Requirement:
Answer these questions using the forum thread below:
(a) Which Joomla! version is listed in the setup information?
(b) In which extension has the login popup been seen in the frontend?
(c) Within what period will the issue in that extension be resolved?

Source document:

Support

Mandatory information about my setup:

Have I read the related troubleshooter articles above before posting (which pages?)? Have not seen one in this regard
Have I searched the tickets before posting? Yes
Have I read the documentation before posting (which pages?)? Yes
Joomla! version: 3.1.5
PHP version: 5.4
MySQL version: (unknown)
Host: (optional, but it helps us help you)
Admin Tools version: latest

Description of my issue:

There is this double layer login for administration which has been enabled in my site so that administrator has to put separate username and password before being redirected to actual admin login page.

This works fine but the problem is that I recently see in frontend (I have only seen in Jevents extension) when you click on the menu, the popup appears and it asks you to enter username and password which you normally have to fill to be redirected to the joomla login page.

I am not sure how that feature now showing itself in frontend. It does not happen all the time but sometime you click say on Create Event (as a registered user) and this login popup appears.

Have you had anyone else having similar problem?

Thank you.

I just have also small question or maybe feature request on this double layer login protection. In my site there is a Superuser and various types of moderators which need to login to backend and they have only access to one specific component. The problem is that I want a double layer login protection say for Super User or Administrators but not for Moderators.

Is there a way of setting this double layer login only for Super User or Administrator, if there is not as a menu, would be a small code addition to enable this feature only for users with certain IDs or certain User groups?

Thank you.

Ok thank you for clarification, I will definitely contact Jevents, the developer is normally very helpful.

What about the second part, disabling this for some users with limited access? Would this cause a security breach?

Thank you.

Okay, the issue in Jevents will be resolved within next two weeks. I still want to recommend a feature.

The issue is, a site can have various moderators which their access to backend sometimes is unavoidable but they have limited menu access in backend maybe one or two.

However for them to access backend, site Super User has to inform them both user name and password for admin password protection as well as url to login to backend. If these information leaks for any reason, site would become vulnerable. As a suggestion, it maybe possible to make the url setup selective for usergroups or there maybe another way?

Listed entries:
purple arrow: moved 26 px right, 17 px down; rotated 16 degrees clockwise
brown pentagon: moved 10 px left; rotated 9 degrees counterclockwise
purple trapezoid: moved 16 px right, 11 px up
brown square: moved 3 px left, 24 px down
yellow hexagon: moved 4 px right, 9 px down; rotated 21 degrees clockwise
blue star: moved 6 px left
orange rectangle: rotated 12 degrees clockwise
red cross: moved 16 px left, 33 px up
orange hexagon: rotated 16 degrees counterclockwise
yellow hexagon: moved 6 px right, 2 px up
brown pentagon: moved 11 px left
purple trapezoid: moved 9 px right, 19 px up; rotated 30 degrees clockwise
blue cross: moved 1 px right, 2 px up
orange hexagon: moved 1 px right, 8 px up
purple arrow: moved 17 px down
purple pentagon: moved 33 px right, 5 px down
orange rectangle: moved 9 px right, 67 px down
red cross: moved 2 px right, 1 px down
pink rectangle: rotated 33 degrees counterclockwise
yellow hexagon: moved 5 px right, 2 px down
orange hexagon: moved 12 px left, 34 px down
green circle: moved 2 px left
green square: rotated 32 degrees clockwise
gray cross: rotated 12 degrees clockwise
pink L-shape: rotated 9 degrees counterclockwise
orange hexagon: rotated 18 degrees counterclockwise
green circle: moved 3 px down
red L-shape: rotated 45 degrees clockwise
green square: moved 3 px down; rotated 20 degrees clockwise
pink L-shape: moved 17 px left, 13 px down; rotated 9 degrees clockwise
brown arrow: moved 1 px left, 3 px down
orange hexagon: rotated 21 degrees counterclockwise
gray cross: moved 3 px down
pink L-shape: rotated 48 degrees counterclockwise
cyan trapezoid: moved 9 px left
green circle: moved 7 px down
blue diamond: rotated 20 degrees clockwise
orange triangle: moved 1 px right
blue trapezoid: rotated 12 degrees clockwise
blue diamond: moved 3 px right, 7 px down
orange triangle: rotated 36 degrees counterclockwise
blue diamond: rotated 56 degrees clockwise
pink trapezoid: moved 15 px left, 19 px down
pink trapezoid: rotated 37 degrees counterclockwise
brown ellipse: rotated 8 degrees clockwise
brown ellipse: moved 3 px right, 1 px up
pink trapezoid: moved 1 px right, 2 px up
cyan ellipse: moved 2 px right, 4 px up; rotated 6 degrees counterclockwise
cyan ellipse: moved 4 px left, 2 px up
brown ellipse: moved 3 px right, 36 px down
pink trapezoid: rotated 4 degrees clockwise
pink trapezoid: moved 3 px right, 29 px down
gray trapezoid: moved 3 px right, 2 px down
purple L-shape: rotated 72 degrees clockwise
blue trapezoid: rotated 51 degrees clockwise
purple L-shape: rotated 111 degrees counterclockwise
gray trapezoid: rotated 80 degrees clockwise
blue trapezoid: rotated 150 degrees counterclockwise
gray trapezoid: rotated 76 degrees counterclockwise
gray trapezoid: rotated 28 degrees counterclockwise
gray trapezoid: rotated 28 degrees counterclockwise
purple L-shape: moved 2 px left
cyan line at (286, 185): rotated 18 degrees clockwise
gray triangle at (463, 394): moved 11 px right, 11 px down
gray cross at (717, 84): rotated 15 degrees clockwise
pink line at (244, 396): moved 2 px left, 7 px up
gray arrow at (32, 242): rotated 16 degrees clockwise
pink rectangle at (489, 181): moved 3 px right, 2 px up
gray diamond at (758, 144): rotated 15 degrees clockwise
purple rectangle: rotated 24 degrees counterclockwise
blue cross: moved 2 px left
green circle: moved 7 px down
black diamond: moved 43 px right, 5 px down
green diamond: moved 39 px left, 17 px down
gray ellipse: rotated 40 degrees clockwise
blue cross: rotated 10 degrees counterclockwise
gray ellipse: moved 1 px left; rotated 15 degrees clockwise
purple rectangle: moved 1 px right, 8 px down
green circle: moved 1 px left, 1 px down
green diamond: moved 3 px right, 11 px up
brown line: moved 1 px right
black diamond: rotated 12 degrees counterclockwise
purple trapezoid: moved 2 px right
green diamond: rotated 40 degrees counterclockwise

Solved exercise:
(a) 3.1.5
(b) Jevents
(c) Within the next two weeks